● **What is being asked**
In the passage introducing the writer's book team, how many times did the writer send out the formal book proposal?

● **Provided passage**

....

I will, however, take this opportunity to introduce my team. Yay, I have a team!!! I do!!!


First off, meet my literary agent, Sheree Bykofsky, of Sheree Bykofsky Associates. She now lists The Story of Q: A GenderQueer Tale, by Allan Hunter, as one of the books her agency represents.

I first interacted with Sheree Bykofsky and her agency in October of 2013. Hers was the first agency to indicate a serious interest in the book, and they asked me to submit a formal book proposal. I did not have one. I was given some examples and general instructions on how to assemble a formal nonfiction book proposal, and that proposal, with occasional minor modifications, was the proposal I sent out a total of 163 times.

Sheree Bykofsky Associates ultimately decided not to represent my book in 2013, probably for legitimate reasons (it was still pretty rough around the edges—something that's easier for me to see in hindsight after it's been revamped and polished a few times).

I did not, in fact, ever succeed in luring any literary agent into representing my book until after I had secured a publishing offer from EC Books through a direct query. That, also, is probably for legitimate reasons. My book is a narrowly tailored book, a niche book for the most part, although there could not be a better time to be coming out with a book about an additional and different gender identity. It's at least momentarily a trendy social topic. Even so, it's not a mainstream book of the sort you'd pick up at the Penn Station bookstore while waiting for your train.

The reason I wanted a literary agent ANYWAY was that I'm a total newbie and I wanted someone who could tell me when I was being reasonable and when I was not, and when my publisher was establishing normal industry-standard contract terms and when they were going pretty far afield of that. And how to express my wishes and concerns in such a way that I'd be most likely to get the concessions I wanted without making the publisher regret having decided to have anything to do with such a prima donna.

Sheree Bykofsky has been wonderfully supportive, available to me as someone I can write back and forth to informally and openly, and who will then don her professional persona and craft business letters, negotiating on my behalf, protecting my interests.



Then I sought out and found a publicist. I'd been warned away from doing so by many authors, including the opinionated crew at Absolute Write Water Cooler as well as several bloggers, warning me that they often don't do much that an author could not do on their own to publicize a book, and that some of them aren't very ethical and just run off with the author's money. Yeah yeah, I appreciated the warnings, but I know where my talents lie and where they do not. The publicizing of my book could not possibly be in worse hands than my own. I could go up to a randomly chosen homeless person on the sidewalks of New York and hire them and the project would be better off than with me relying on my own skills.

What I did was research the matter and found a web site of biographers (close enough to memoirists for my purposes) that maintained a list (Boswell's List) of professionals that several of them had had good experiences with.

I went with John Sherman, who was praised for the excellent work he did for the author of a biography about an industrialist that no one had heard of. The author was similarly an unknown person. So I contacted him and we had a good conversation on the phone. He was quick to embrace the project, to see the book as an important book that SHOULD be out there, that SHOULD be read, and he will be helping me to market it, firstly to academics—to women's studies and gender studies professors teaching courses for which it would be relevant text.

....

● **Record set**
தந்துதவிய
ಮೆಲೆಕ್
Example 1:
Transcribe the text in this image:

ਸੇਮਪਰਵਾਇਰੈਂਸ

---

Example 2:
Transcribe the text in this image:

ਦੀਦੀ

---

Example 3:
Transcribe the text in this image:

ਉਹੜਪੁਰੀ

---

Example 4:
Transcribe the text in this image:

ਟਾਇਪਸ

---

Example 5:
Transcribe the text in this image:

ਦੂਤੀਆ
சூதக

....

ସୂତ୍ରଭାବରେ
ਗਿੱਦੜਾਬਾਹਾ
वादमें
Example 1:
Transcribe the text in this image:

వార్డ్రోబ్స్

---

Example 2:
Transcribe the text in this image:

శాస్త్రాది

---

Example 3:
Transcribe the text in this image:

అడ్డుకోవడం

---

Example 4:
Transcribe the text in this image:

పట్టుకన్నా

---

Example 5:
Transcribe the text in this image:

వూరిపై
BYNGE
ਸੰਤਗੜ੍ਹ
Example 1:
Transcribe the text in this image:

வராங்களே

....

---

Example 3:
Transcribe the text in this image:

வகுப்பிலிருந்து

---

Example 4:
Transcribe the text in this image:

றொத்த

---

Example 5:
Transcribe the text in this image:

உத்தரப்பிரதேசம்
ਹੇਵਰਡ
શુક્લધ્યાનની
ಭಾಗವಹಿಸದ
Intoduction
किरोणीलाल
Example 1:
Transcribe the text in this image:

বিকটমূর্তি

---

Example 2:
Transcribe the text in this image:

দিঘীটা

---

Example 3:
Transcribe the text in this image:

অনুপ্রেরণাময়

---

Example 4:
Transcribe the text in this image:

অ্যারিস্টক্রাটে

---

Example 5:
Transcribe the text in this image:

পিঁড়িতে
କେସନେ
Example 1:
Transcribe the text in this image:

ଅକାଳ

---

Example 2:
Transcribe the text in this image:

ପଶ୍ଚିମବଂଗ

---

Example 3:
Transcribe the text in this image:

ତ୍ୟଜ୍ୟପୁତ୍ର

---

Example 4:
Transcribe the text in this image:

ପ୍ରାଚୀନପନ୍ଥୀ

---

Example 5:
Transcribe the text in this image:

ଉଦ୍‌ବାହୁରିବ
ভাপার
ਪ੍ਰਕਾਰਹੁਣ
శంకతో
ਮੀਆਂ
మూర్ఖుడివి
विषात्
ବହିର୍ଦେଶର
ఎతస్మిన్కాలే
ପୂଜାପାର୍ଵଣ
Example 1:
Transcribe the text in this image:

....

● **The reply**
163 times